Açıklamasında bir kez daha Cumhuriyet Halk Partisi’ni (CHP) hedef alan Bahçeli, şu ifadeleri kullandı:

“Atatürk’e lanet okunduğu yalanıyla imal ve inşa edilen kutuplaşma zalim bir bölücülüktür, Türkiye’yi uçuruma çekmenin zehirli hazırlığıdır. Lekeli dostlarıyla iktidar olmak için hedef koyan CHP’nin, arada ve arafta kalmanın sancısını çeken İP’in, kendilerine bizzat Cumhuriyet’in bekçisi rolü vermiş kişi ya da grupların Atatürk ve Laiklik üzerinden yeni bir mevzi arayışları boşuna bir çırpınıştır.”

Bahçeli’nin açıklamasının tam metni şu şekilde:

Diyanet İşleri Başkanı’nın Cuma Hutbesi esnasında Ayasofya-i Kebir Cami-i Şerif’in minberinde yaptığı değerlendirmeleri bağlamından koparıp Atatürk’e lanet şeklinde tavzih ve tevil edenler bu ülkeye en büyük kötülük yapan sorumsuzlardır.

Türkiye Cumhuriyeti’nin banisi, ilk Cumhurbaşkanımız, istiklal mücadelemizin Lideri ve Başkomutanı Gazi Mustafa Kemal Atatürk’e, bu topraklarda lanet okuyacak bir hayasız ve hamiyetsiz henüz anasından doğmamıştır.
Atatürk’e hakaret ve hıyanet vatan hainliğidir. Herkes susup seyretse bile böylesi bir rezilliğe Milliyetçi Hareket Partisi’nin sessiz kalması, seyirci olması varlığını inkârdır.

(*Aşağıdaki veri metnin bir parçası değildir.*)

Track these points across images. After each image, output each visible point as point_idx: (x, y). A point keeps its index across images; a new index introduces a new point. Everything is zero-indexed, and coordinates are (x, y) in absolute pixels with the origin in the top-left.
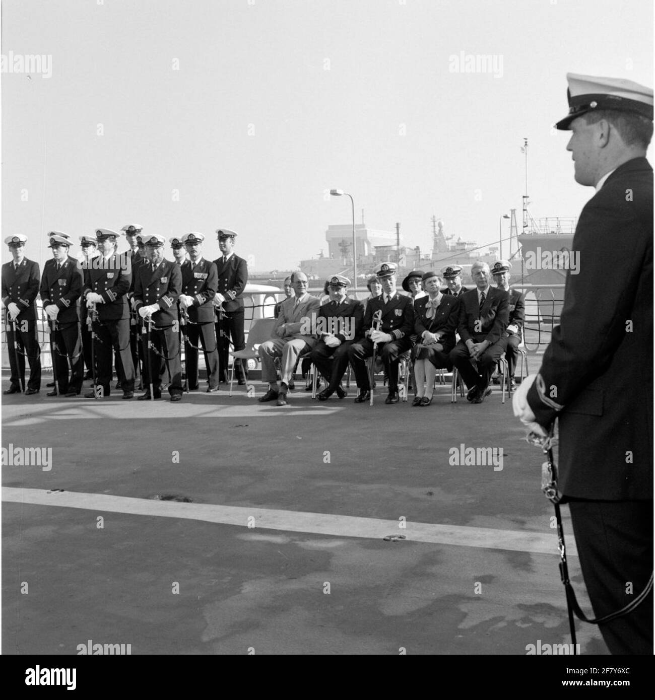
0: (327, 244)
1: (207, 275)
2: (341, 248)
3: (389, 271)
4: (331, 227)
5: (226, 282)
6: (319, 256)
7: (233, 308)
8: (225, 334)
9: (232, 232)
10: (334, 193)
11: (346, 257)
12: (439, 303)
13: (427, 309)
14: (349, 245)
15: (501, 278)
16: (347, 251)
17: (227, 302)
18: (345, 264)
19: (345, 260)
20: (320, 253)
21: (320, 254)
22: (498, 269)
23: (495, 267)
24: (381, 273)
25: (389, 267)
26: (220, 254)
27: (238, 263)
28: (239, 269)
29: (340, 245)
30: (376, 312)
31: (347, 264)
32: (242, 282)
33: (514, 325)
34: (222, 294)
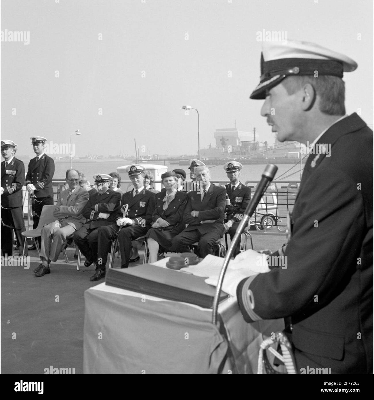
1: (15, 172)
3: (137, 171)
8: (37, 215)
15: (232, 175)
22: (230, 168)
23: (228, 166)
24: (130, 173)
25: (136, 168)
26: (34, 155)
27: (47, 160)
32: (48, 175)
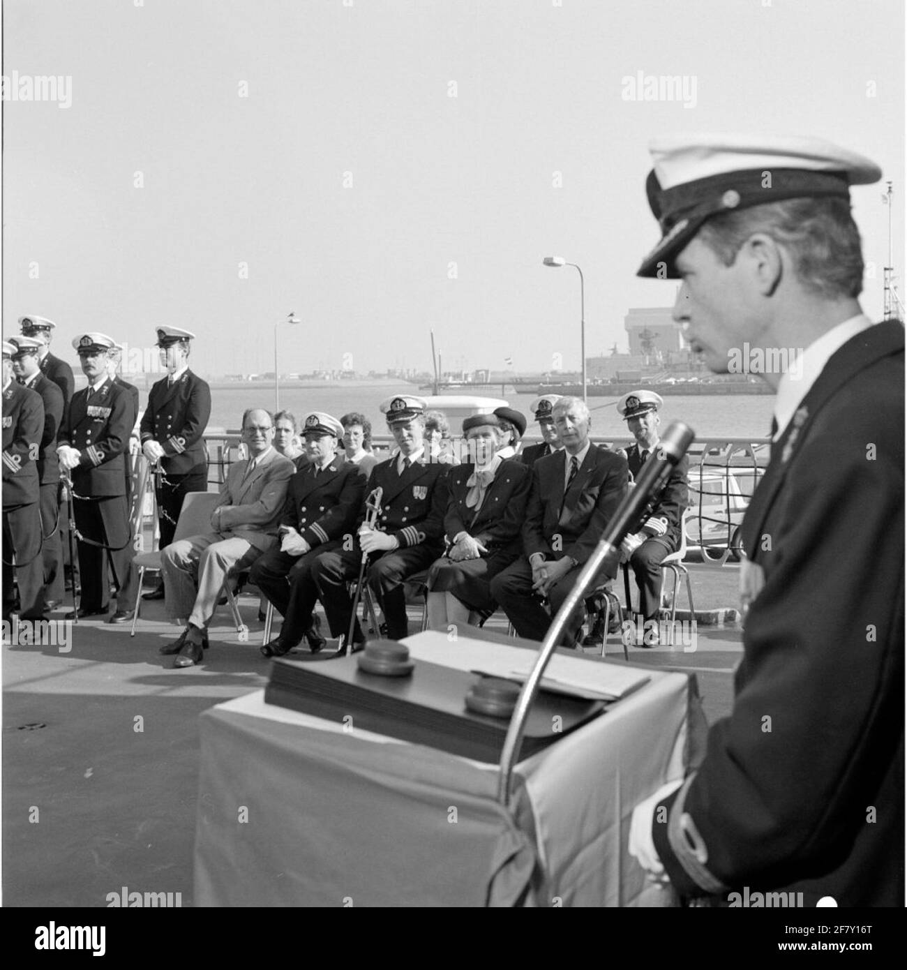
0: (626, 334)
1: (109, 410)
2: (642, 340)
4: (632, 311)
5: (170, 422)
6: (612, 352)
7: (183, 467)
9: (185, 334)
10: (549, 263)
11: (650, 354)
12: (491, 479)
13: (469, 488)
14: (653, 337)
16: (651, 344)
17: (169, 459)
18: (647, 363)
19: (648, 357)
20: (613, 347)
21: (612, 349)
28: (193, 398)
29: (641, 336)
30: (373, 492)
31: (650, 363)
33: (659, 518)
34: (161, 444)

Aziz Atatürk’e lanet değil, rahmet okunur, dua edilir, minnet, şükran hisleriyle muhterem hatırası yad edilip emanetlerine sahip çıkılır. Atatürk’e lanet okunduğu yalanıyla imal ve inşa edilen kutuplaşma zalim bir bölücülüktür, Türkiye’yi uçuruma çekmenin zehirli hazırlığıdır.Lekeli dostlarıyla iktidar olmak için hedef koyan CHP’nin, arada ve arafta kalmanın sancısını çeken İP’in, kendilerine bizzat Cumhuriyet’in bekçisi rolü vermiş kişi ya da grupların Atatürk ve Laiklik üzerinden yeni bir mevzi arayışları boşuna bir çırpınıştır.

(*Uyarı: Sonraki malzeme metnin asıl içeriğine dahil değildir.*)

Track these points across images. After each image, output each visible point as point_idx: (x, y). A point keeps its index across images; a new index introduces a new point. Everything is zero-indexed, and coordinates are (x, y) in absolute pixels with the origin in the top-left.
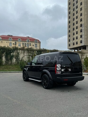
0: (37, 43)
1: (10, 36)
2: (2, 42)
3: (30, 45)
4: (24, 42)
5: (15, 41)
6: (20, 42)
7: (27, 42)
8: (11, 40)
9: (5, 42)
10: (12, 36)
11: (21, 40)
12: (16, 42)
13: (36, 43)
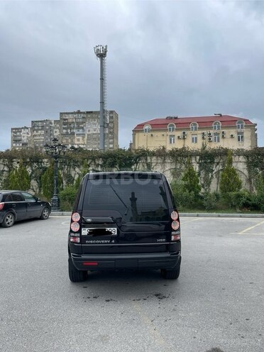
0: (242, 128)
1: (171, 118)
2: (152, 135)
3: (223, 136)
4: (205, 131)
5: (184, 129)
6: (196, 132)
7: (215, 129)
8: (173, 129)
9: (160, 134)
10: (176, 118)
11: (198, 126)
12: (184, 133)
13: (239, 130)
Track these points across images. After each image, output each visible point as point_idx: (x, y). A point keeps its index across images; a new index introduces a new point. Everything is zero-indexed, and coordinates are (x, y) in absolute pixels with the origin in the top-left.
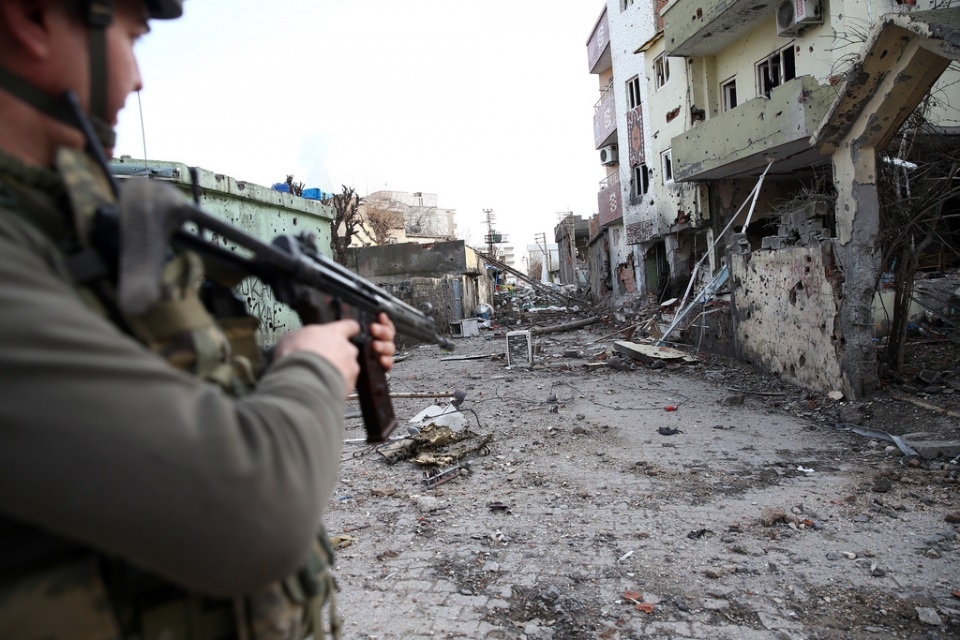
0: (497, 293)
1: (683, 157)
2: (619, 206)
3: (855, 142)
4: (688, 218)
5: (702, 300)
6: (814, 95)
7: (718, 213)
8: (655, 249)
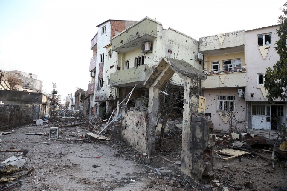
0: (53, 111)
1: (113, 80)
2: (94, 90)
3: (154, 86)
4: (113, 97)
5: (113, 122)
6: (148, 70)
7: (121, 97)
8: (103, 104)
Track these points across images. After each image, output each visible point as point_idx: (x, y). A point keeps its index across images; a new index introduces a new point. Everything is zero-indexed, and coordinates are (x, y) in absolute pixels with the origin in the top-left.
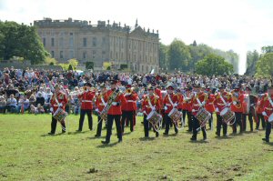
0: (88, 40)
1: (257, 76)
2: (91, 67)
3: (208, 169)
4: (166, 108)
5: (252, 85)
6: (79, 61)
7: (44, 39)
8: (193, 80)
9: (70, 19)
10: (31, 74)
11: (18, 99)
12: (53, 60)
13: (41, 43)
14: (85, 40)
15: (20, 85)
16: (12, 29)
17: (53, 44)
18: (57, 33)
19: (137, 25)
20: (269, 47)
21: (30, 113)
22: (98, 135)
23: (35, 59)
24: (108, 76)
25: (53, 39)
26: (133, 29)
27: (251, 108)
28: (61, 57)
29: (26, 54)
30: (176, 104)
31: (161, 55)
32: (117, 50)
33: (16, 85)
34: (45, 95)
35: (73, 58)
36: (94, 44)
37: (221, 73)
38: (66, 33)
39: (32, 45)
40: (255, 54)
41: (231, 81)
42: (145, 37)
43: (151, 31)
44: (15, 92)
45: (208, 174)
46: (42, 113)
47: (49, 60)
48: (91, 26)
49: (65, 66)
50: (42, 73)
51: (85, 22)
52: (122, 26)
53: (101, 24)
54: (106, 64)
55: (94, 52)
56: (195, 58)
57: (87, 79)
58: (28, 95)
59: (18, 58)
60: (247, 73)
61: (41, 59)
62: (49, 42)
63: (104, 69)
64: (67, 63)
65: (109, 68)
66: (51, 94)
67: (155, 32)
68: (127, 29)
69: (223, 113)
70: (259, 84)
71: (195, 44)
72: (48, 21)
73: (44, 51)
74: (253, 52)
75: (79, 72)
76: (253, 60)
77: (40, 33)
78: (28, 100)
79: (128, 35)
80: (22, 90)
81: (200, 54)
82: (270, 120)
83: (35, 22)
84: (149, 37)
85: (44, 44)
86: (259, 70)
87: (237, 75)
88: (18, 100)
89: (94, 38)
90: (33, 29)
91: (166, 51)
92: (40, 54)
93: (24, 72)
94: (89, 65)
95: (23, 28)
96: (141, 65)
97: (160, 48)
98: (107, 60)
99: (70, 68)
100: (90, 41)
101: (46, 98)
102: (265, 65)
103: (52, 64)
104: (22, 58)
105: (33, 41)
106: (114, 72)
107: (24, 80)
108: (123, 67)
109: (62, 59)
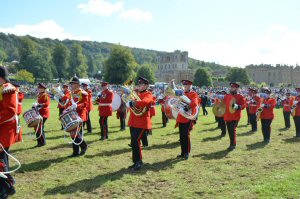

Türkiye Cumhuriyeti devleti 29 Ekim 1923 kuruluş ruhuna aynen bağlı ve sadıktır. Gazi Mustafa Kemal Atatürk, Türk milletinin iftihar ve itibar zirvesidir. Hiç kuşku yok ki, İstanbul’u fetheden yüksek iman kadar işgalden kurtaran muhteşem irade de değerlidir, yok sayılması düşünülemeyecektir. Şayet Ayasofya-i Kebir Cami-i Şerif’ten ezanlar yükselip tevhid inancımızın sancağı dalgalanıyorsa bunun şeref payesi hem Fatih Sultan Mehmet Han hem de Gazi Mustafa Kemal Atatürk’tedir.

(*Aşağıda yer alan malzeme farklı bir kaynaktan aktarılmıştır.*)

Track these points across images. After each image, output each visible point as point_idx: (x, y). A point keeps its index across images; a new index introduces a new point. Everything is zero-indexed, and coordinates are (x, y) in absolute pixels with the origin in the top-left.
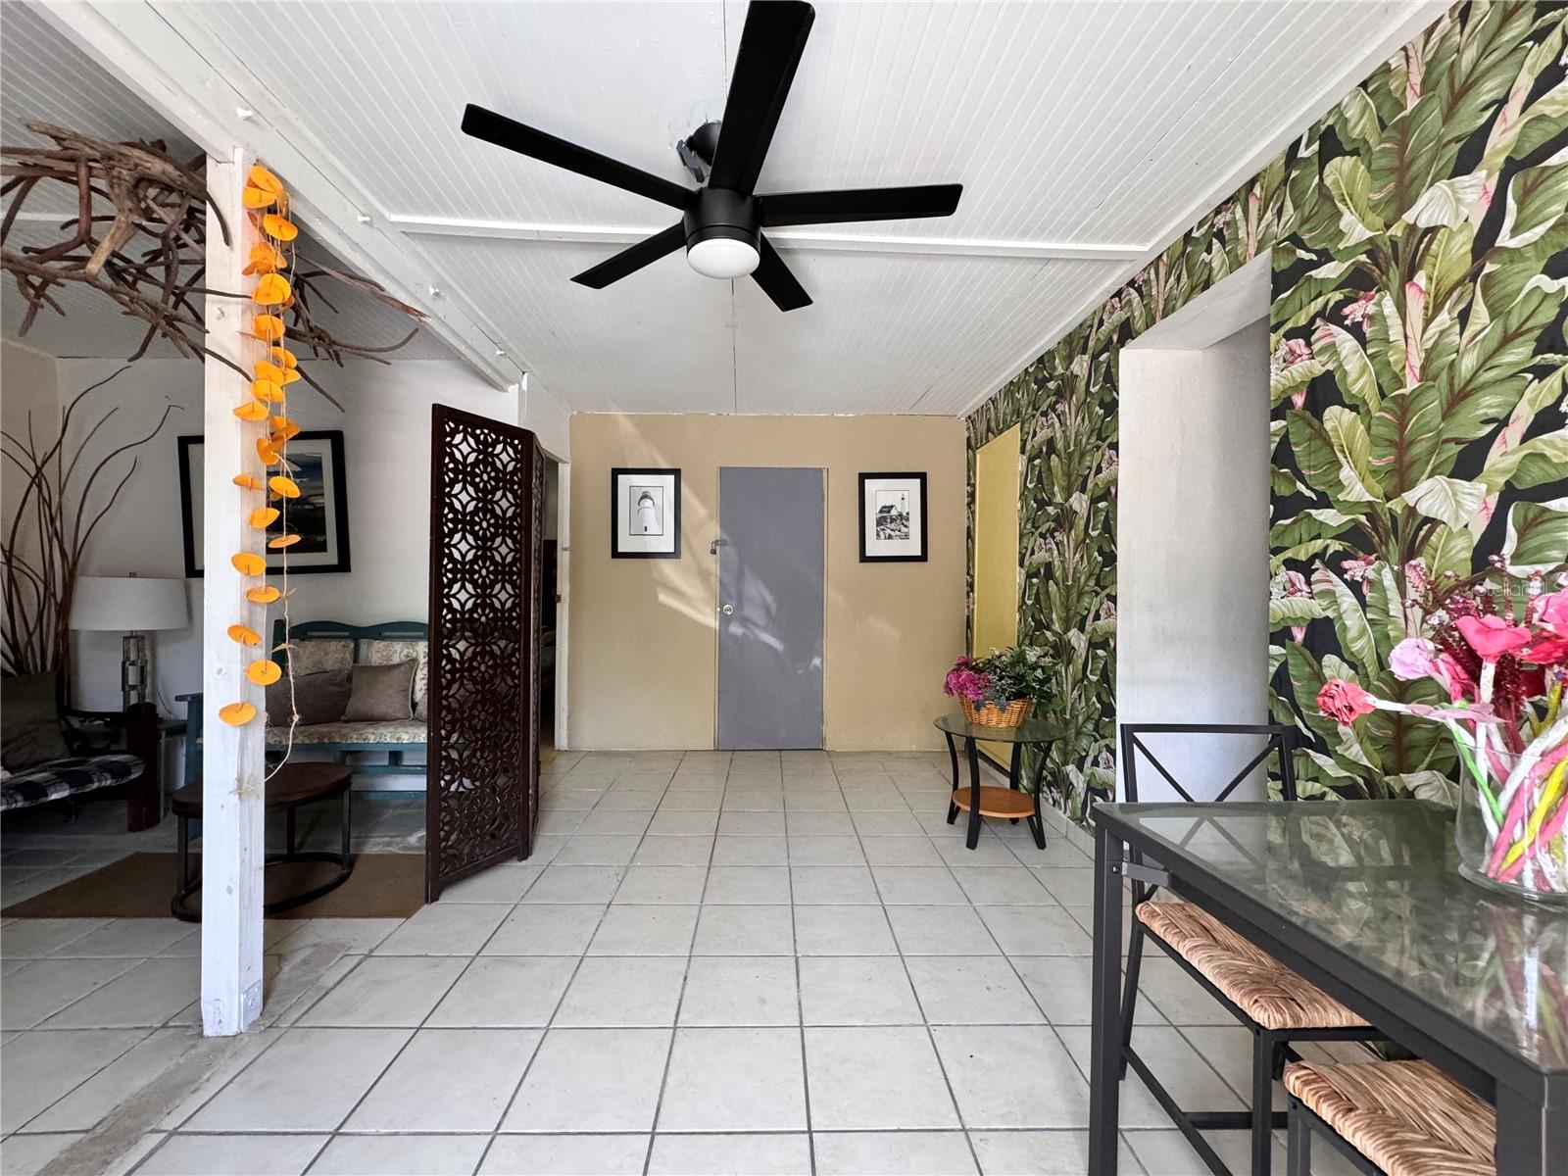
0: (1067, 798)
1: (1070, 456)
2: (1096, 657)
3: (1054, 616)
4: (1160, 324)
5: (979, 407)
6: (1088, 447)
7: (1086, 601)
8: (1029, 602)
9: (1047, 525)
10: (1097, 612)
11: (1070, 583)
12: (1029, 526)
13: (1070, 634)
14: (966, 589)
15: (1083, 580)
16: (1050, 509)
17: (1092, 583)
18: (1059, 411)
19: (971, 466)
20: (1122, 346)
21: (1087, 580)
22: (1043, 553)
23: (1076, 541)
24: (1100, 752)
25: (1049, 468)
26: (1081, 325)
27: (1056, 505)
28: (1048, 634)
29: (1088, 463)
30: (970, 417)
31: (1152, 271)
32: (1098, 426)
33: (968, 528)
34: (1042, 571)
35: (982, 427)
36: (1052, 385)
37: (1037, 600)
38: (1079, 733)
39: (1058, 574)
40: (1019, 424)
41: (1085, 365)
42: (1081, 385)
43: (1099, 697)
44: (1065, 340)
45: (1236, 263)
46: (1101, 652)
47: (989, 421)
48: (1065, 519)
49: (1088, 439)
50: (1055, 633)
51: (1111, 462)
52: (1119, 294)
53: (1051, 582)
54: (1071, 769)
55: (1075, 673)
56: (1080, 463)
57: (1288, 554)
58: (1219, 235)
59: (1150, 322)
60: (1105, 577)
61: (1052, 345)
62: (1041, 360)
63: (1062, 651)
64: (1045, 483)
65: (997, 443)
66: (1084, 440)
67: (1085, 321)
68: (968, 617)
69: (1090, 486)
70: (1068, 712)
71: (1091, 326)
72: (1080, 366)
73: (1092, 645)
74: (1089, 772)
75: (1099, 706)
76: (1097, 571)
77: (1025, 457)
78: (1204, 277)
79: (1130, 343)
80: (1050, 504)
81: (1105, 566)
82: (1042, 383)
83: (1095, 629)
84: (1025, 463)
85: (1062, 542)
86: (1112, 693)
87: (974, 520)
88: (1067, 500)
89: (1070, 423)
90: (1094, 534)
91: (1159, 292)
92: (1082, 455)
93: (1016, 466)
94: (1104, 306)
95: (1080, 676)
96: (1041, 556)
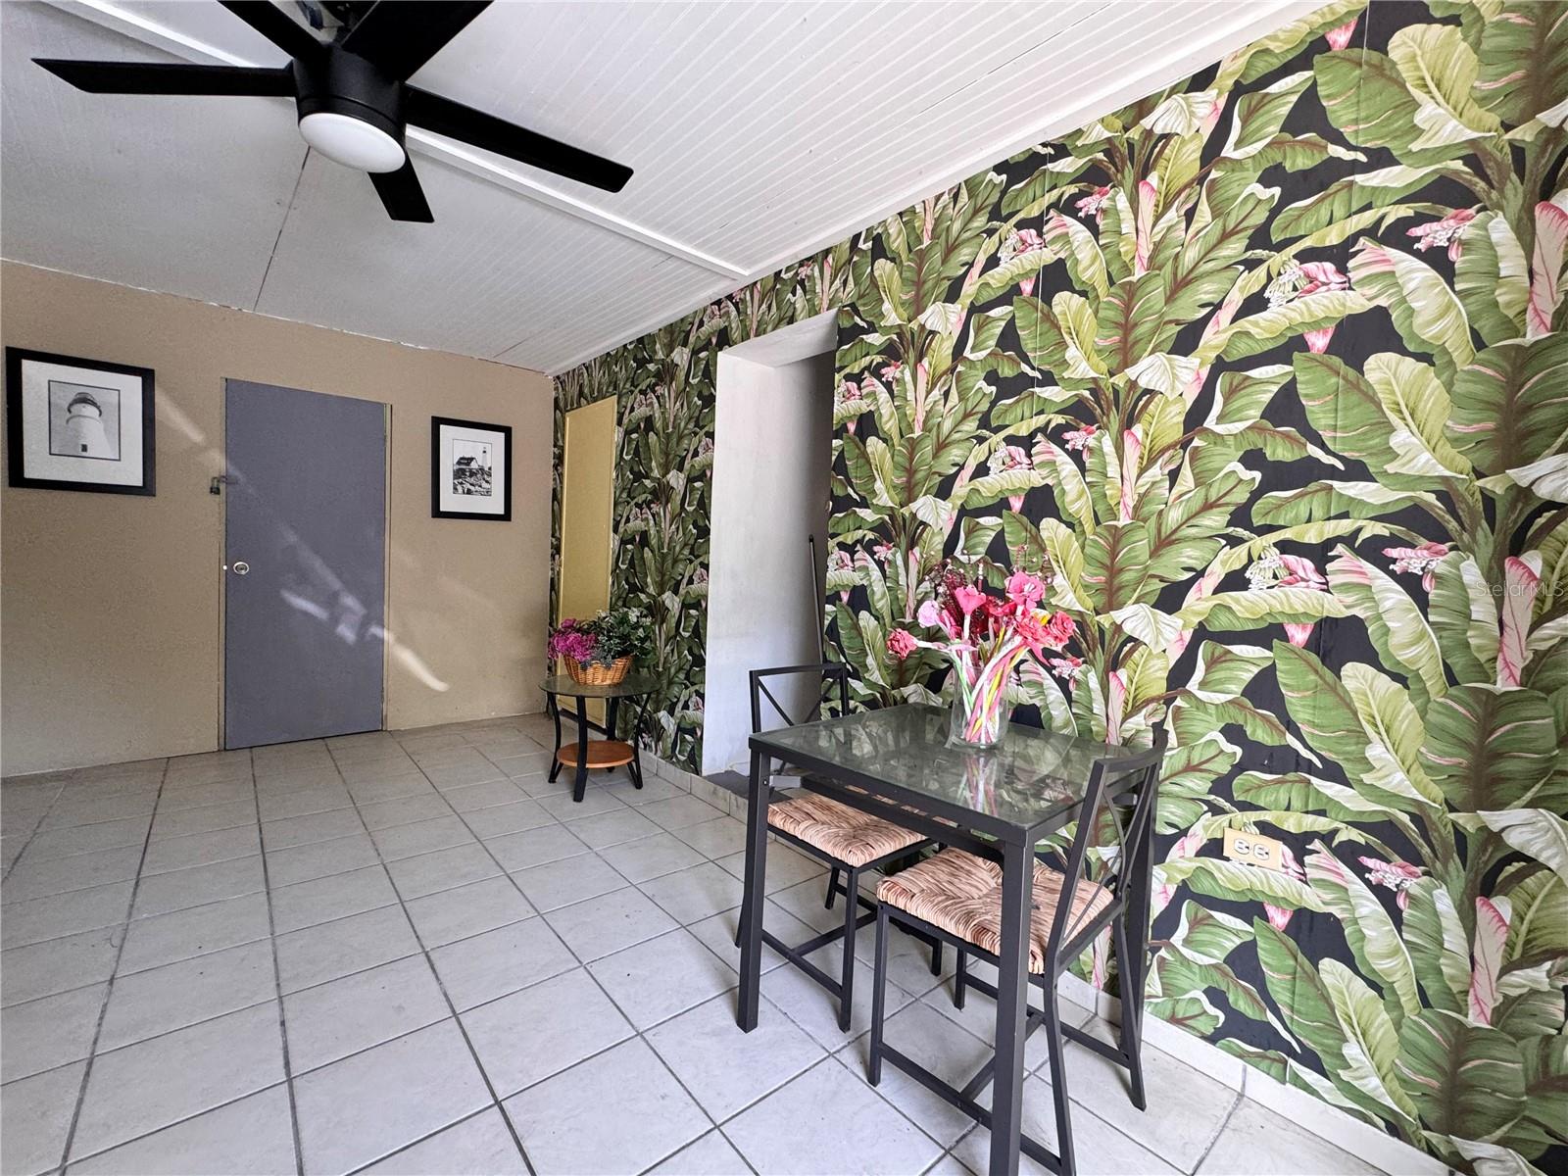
0: (658, 740)
1: (668, 436)
2: (688, 616)
3: (649, 580)
4: (753, 340)
5: (570, 369)
6: (686, 432)
7: (680, 567)
8: (623, 567)
9: (644, 496)
10: (691, 577)
11: (665, 551)
12: (624, 495)
13: (664, 596)
14: (550, 551)
15: (678, 549)
16: (647, 482)
17: (686, 552)
18: (658, 393)
19: (559, 428)
20: (721, 350)
21: (682, 549)
22: (638, 522)
23: (672, 514)
24: (690, 697)
25: (647, 443)
26: (682, 320)
27: (653, 480)
28: (642, 596)
29: (686, 446)
30: (558, 377)
31: (748, 293)
32: (696, 414)
33: (554, 490)
34: (638, 539)
35: (574, 391)
36: (651, 367)
37: (632, 565)
38: (671, 683)
39: (654, 542)
40: (616, 396)
41: (685, 357)
42: (682, 375)
43: (691, 652)
44: (665, 328)
45: (813, 311)
46: (693, 612)
47: (581, 386)
48: (662, 493)
49: (687, 424)
50: (649, 595)
51: (707, 449)
52: (718, 303)
53: (646, 549)
54: (663, 715)
55: (668, 631)
56: (678, 444)
57: (840, 539)
58: (802, 283)
59: (745, 337)
60: (699, 547)
61: (654, 330)
62: (640, 340)
63: (656, 611)
64: (642, 457)
65: (589, 410)
66: (682, 425)
67: (687, 317)
68: (552, 579)
69: (687, 466)
70: (661, 666)
71: (692, 324)
72: (681, 356)
73: (685, 606)
74: (679, 715)
75: (690, 658)
76: (692, 541)
77: (621, 430)
78: (789, 314)
79: (727, 349)
80: (647, 478)
81: (698, 537)
82: (642, 363)
83: (688, 592)
84: (621, 435)
85: (658, 514)
86: (702, 646)
87: (561, 482)
88: (664, 476)
89: (668, 407)
90: (690, 509)
91: (755, 312)
92: (681, 438)
93: (612, 436)
94: (705, 310)
95: (673, 633)
96: (636, 525)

Osmanlı İmparatorluğu ile Türkiye Cumhuriyeti birbirinin zıttı, tarihin iki ayrı devlet modeli, birbirine yabancı iki egemenlik anıtı değildir, olamayacaktır. Osmanlı İmparatorluğu Oğuz neslinin devamı, Türkiye Cumhuriyeti bu neslin varisidir. Fatih neyse Atatürk odur. II.Abdülhamid Han nasıl değerliyse Atatürk de bir o kadar değerlidir.

NE OLMUŞTU?

Diyanet İşleri Başkanı Ali Erbaş, Diyanet’in resim sitesinde yayımlanan cuma hutbesinin dışına çıkmış, "Fatih Sultan Mehmet Han burayı kıyamete kadar cami olarak kalması için vakfetmiştir. Vakfedileni çiğneyen lanete uğrar" demişti. Ayasofya, Mustafa Kemal Atatürk'ün de imzasının bulunduğu 1934 tarihli Bakanlar Kurulu kararıyla müzeye dönüştürülmüştü.

Sosyal medyada çok sayıda kullanıcı Erbaş’ı eleştirirken, CHP Grup Başkanvekili Özgür Özel, CHP İstanbul Milletvekili Gürsel Tekin ve İYİ Parti TBMM Grup Başkanvekili Lütfü Türkkan gibi isimler de açık eleştiriler yöneltmişti. İYİ Parti İzmir Milletvekili Aytun Çıray, Erbaş hakkında suç duyurusunda bulunacağını açıklamıştı.